[Given information]
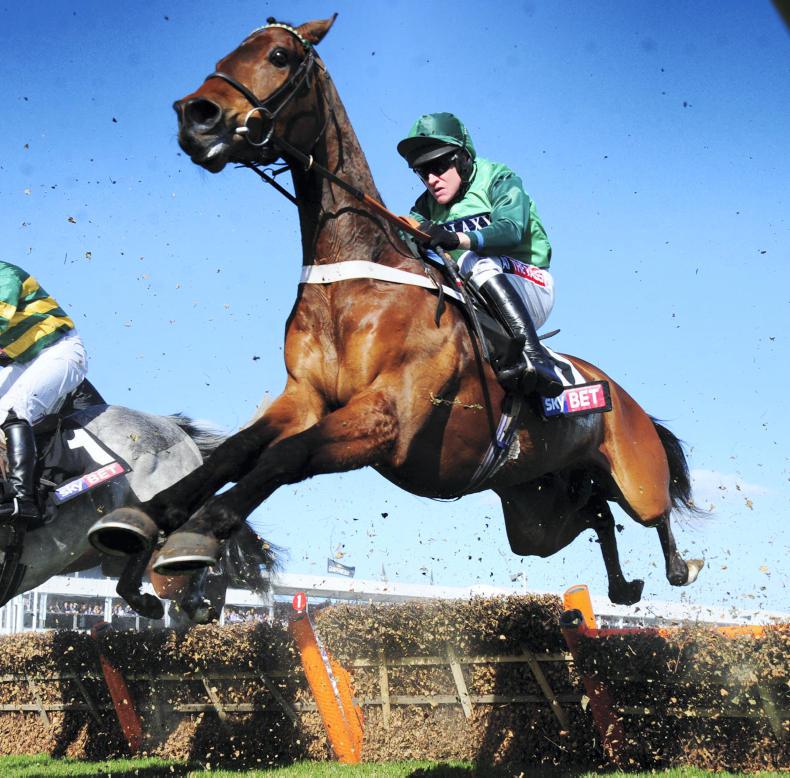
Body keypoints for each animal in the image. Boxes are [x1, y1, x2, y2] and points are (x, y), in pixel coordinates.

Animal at [93, 15, 703, 606]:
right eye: (222, 56)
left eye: (279, 56)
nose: (197, 115)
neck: (352, 278)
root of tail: (622, 396)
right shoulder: (304, 397)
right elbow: (235, 450)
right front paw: (146, 519)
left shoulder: (387, 416)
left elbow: (286, 455)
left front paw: (199, 531)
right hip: (536, 509)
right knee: (595, 511)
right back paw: (623, 586)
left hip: (635, 476)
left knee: (650, 513)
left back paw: (680, 567)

[Task to carry out]
A verbatim reproduction of each entry is expected, with every picture omitted.

[Output of the exercise]
Body keypoints for each animal in the image. Boxes are [x1, y1, x2, y2] and points are (x, y), in pixel coordinates.

Animal at [93, 15, 703, 606]:
right eye: (222, 56)
left eye: (279, 56)
nose: (197, 115)
neck: (352, 278)
root of tail: (622, 396)
right shoulder: (304, 397)
right elbow: (235, 450)
right front paw: (146, 519)
left shoulder: (387, 416)
left elbow: (286, 455)
left front paw: (199, 531)
right hip: (536, 509)
right knee: (595, 511)
right back paw: (623, 586)
left hip: (635, 476)
left knee: (650, 513)
left back paw: (680, 567)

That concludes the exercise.